* **Stored data**
★ ★ ★ ★ ★ ★ ★
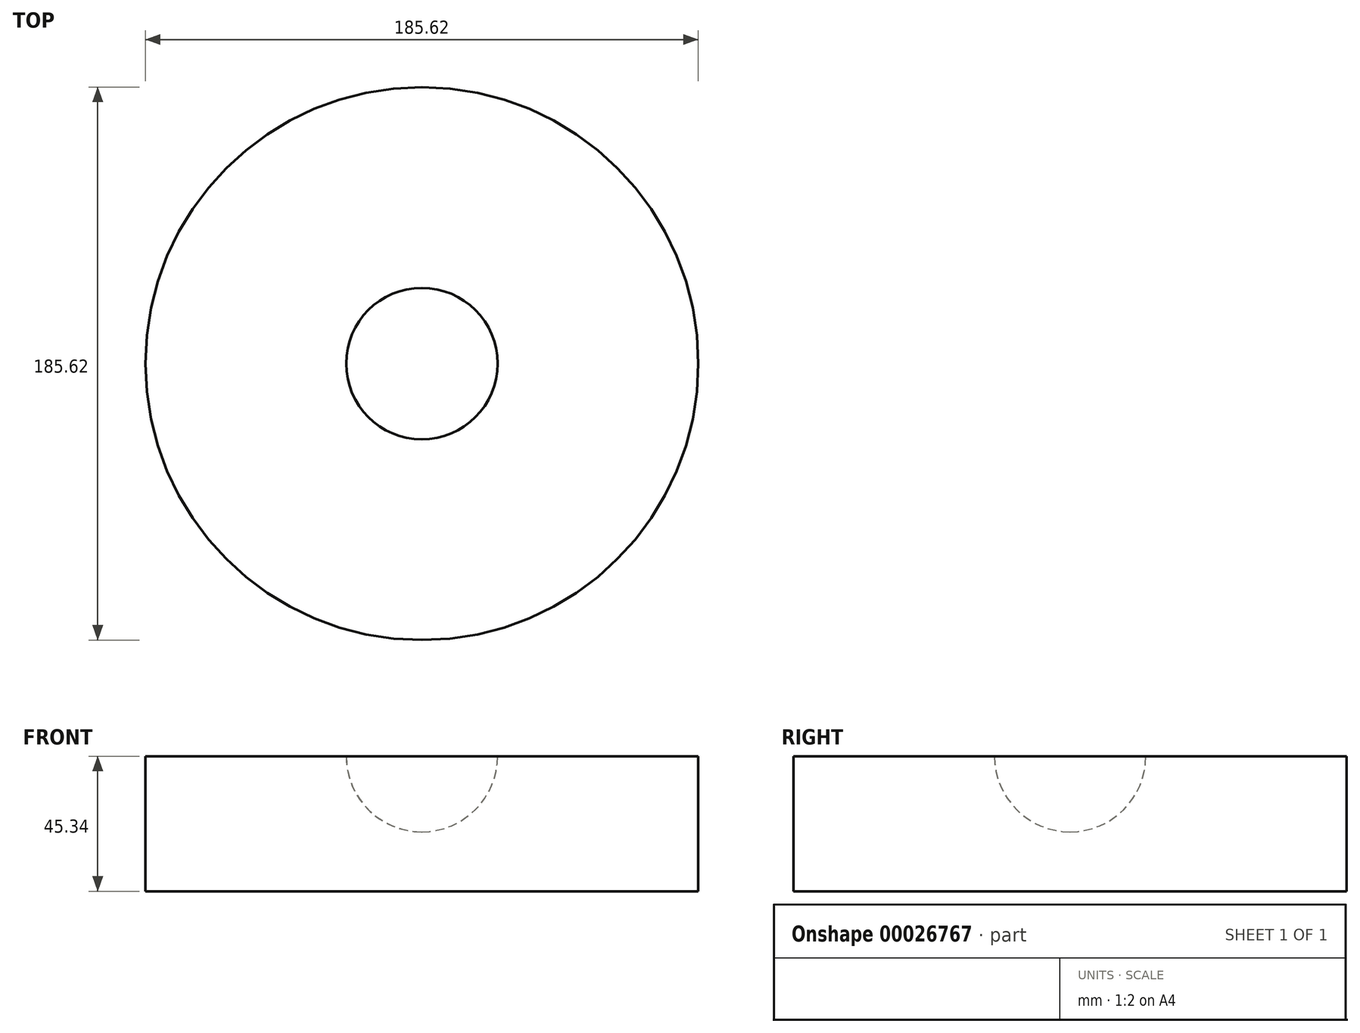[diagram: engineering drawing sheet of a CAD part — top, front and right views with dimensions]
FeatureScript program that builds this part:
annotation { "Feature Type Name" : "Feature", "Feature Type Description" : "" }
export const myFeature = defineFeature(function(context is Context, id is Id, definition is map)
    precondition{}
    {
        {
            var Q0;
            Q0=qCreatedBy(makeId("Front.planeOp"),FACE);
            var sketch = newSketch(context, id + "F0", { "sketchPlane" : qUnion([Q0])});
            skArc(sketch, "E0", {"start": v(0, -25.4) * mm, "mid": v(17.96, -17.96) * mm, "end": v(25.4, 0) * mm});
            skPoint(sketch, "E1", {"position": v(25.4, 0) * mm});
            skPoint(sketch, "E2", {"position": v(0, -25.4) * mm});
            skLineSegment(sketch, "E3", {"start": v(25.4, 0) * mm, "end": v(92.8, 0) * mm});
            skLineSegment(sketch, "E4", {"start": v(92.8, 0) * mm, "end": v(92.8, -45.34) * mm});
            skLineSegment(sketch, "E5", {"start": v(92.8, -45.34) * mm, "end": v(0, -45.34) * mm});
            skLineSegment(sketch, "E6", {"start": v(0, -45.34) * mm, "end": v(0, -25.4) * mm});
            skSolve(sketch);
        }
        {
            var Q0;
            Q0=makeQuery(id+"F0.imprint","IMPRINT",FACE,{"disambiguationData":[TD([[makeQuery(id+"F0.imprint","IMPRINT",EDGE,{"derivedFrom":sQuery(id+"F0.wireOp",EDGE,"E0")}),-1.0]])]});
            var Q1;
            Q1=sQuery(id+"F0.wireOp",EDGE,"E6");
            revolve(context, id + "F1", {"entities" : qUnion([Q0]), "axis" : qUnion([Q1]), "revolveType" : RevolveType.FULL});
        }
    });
★ ★ ★ ★ ★ ★ ★
* **To be done**
Copy the records above line for line, leaving out the picture.

* **Full output**
[diagram: engineering drawing sheet of a CAD part — top, front and right views with dimensions]
FeatureScript program that builds this part:
annotation { "Feature Type Name" : "Feature", "Feature Type Description" : "" }
export const myFeature = defineFeature(function(context is Context, id is Id, definition is map)
    precondition{}
    {
        {
            var Q0;
            Q0=qCreatedBy(makeId("Front.planeOp"),FACE);
            var sketch = newSketch(context, id + "F0", { "sketchPlane" : qUnion([Q0])});
            skArc(sketch, "E0", {"start": v(0, -25.4) * mm, "mid": v(17.96, -17.96) * mm, "end": v(25.4, 0) * mm});
            skPoint(sketch, "E1", {"position": v(25.4, 0) * mm});
            skPoint(sketch, "E2", {"position": v(0, -25.4) * mm});
            skLineSegment(sketch, "E3", {"start": v(25.4, 0) * mm, "end": v(92.8, 0) * mm});
            skLineSegment(sketch, "E4", {"start": v(92.8, 0) * mm, "end": v(92.8, -45.34) * mm});
            skLineSegment(sketch, "E5", {"start": v(92.8, -45.34) * mm, "end": v(0, -45.34) * mm});
            skLineSegment(sketch, "E6", {"start": v(0, -45.34) * mm, "end": v(0, -25.4) * mm});
            skSolve(sketch);
        }
        {
            var Q0;
            Q0=makeQuery(id+"F0.imprint","IMPRINT",FACE,{"disambiguationData":[TD([[makeQuery(id+"F0.imprint","IMPRINT",EDGE,{"derivedFrom":sQuery(id+"F0.wireOp",EDGE,"E0")}),-1.0]])]});
            var Q1;
            Q1=sQuery(id+"F0.wireOp",EDGE,"E6");
            revolve(context, id + "F1", {"entities" : qUnion([Q0]), "axis" : qUnion([Q1]), "revolveType" : RevolveType.FULL});
        }
    });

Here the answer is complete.